• PASSAGE FOR REVIEW
------

In 2011, designer Frank Chimero gave a talk called “The Long, Hard, Stupid Way,” and the title has stuck with me ever since. He describes it in a way that’s “painful and difficult,” that “looks a lot like toiling and worrying and starting over and scratching good ideas to look for better ones.” It’s the dedication, compulsion, and near-masochism of the artist who can’t resist doing it any other way.
I’ve realized that doing things the long, hard, stupid way can also be a strategy. For some things, what only matters is the end result, like renaming three hundred photos by date. But for others, what you pick up along the way is a major unfair advantage. The difficulty of doing it the long, hard, stupid way—especially if you consider others’ inability to do it the long, hard, stupid way due to ignorance, impatience, or any other factor—can be a moat.
One of the main pillars of my coaching program for agency owners is that you have to send pitches to prospects every day. I think it’s very hard for agencies to exist long-term without this unless luck is on your side. I suggest sending five pitches a day as the bare minimum, with a hundred a day being the bar to meet.
Almost every agency owner I tell this to is shocked at the magnitude of that challenge. Where are they going to get a list of 100 people to pitch, much less 100 people every day?
99% of them try to automate it immediately. They look for existing lists they can access or purchase, sign up for LinkedIn scraper tools, or try to feed an AI tool a list of parameters to cobble the list together for you. And sometimes, it even works pretty well.
But the next time they need an updated list, they’re just as lost.

------

• DATA TO EXAMINE

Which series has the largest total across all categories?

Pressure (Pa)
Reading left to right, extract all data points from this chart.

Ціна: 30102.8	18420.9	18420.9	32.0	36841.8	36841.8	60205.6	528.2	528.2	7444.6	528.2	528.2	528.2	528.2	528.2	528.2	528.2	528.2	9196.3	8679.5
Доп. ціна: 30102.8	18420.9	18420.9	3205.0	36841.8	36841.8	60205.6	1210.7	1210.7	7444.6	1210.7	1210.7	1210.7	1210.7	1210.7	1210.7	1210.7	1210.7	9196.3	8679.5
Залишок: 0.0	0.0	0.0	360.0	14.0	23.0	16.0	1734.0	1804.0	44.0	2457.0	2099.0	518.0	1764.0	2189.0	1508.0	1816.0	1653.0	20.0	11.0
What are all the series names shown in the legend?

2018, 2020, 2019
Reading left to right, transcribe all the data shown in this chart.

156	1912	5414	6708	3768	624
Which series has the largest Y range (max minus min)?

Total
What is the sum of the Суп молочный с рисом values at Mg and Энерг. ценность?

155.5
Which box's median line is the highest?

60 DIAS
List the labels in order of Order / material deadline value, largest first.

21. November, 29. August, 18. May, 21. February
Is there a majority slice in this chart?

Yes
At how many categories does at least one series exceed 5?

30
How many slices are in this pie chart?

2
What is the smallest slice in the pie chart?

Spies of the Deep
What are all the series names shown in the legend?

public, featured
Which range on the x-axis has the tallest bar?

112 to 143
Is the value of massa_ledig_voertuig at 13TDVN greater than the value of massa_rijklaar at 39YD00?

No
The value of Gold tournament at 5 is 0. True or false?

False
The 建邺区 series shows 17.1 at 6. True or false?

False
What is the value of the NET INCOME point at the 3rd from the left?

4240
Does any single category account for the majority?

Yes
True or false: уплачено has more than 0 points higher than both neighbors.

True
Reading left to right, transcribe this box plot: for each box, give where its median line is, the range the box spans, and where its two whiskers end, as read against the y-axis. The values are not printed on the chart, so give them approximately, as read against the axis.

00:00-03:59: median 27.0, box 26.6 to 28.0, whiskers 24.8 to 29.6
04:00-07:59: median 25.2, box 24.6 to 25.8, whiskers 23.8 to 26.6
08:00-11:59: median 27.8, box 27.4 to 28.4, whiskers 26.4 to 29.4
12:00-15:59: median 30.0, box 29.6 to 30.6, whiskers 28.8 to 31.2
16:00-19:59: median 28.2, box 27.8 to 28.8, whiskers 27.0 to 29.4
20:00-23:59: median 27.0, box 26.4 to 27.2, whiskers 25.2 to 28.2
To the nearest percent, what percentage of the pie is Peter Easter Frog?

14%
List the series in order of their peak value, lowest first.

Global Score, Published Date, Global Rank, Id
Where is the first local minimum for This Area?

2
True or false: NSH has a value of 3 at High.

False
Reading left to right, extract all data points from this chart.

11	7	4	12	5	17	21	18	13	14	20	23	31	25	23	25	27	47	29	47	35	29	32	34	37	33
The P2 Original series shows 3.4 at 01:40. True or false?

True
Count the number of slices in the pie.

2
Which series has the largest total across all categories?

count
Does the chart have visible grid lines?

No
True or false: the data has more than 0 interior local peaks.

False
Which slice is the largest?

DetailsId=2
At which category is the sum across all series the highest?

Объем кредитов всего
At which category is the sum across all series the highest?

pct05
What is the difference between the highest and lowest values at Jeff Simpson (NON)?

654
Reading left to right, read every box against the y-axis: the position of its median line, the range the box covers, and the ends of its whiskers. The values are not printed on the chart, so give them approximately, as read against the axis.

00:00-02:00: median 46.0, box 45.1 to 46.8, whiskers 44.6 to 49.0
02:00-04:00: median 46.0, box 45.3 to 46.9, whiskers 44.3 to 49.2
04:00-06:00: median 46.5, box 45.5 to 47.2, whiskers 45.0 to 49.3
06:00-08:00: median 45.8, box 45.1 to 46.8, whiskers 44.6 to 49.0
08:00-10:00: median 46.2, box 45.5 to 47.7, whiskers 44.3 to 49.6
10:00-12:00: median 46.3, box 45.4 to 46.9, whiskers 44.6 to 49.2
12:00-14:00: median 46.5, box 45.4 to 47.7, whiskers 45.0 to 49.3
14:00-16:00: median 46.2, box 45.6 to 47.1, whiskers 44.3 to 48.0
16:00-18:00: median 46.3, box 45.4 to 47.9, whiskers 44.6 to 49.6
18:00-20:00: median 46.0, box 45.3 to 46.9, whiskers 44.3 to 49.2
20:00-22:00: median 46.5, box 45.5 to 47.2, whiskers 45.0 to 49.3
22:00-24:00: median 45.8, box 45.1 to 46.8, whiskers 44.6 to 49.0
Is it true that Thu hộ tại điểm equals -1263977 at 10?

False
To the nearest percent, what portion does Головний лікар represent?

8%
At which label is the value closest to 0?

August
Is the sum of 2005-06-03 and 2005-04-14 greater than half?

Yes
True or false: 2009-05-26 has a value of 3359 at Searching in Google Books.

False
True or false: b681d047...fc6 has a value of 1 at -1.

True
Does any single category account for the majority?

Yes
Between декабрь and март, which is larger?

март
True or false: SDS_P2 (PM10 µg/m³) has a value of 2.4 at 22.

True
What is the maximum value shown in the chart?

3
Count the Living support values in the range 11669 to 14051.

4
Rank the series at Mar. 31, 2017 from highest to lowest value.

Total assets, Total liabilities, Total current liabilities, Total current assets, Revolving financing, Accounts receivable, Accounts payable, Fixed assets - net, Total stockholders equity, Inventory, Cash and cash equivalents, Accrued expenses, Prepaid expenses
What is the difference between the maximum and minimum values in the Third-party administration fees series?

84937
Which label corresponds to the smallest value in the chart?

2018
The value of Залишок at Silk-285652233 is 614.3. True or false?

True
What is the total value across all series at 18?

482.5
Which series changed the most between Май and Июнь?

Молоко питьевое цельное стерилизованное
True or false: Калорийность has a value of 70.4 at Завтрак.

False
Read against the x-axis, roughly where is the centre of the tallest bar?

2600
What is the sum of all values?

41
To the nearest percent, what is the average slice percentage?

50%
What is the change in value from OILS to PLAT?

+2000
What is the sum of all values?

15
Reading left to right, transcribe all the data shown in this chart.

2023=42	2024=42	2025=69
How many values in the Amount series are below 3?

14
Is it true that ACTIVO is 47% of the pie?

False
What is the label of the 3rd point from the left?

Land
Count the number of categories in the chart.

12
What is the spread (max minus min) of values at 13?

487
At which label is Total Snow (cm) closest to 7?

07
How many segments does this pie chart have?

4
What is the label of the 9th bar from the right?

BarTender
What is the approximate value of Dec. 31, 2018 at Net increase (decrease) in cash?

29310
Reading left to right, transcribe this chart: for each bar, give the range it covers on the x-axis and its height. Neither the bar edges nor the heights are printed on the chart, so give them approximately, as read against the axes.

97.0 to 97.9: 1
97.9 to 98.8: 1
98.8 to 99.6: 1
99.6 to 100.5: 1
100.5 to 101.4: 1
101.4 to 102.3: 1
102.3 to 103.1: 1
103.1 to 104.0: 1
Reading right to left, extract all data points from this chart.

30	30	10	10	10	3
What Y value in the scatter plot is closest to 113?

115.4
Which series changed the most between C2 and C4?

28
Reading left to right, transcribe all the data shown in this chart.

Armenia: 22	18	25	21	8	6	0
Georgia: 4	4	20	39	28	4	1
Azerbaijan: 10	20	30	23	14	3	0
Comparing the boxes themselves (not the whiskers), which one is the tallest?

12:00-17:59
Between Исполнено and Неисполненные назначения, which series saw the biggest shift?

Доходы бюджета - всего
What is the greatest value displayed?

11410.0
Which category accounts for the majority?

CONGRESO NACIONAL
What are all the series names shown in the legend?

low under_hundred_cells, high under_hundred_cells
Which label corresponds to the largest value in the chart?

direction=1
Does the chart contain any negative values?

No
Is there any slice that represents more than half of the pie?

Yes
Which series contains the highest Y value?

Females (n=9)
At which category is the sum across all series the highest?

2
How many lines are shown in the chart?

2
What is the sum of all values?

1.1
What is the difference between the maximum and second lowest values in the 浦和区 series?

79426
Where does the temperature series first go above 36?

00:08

------

• YOUR INSTRUCTIONS
Reproduce verbatim the stretch from "Almost every agency" through "people every day?" in the essay on doing things the long, hard, stupid way.

• RESULT FOR THIS EXERCISE
Almost every agency owner I tell this to is shocked at the magnitude of that challenge. Where are they going to get a list of 100 people to pitch, much less 100 people every day?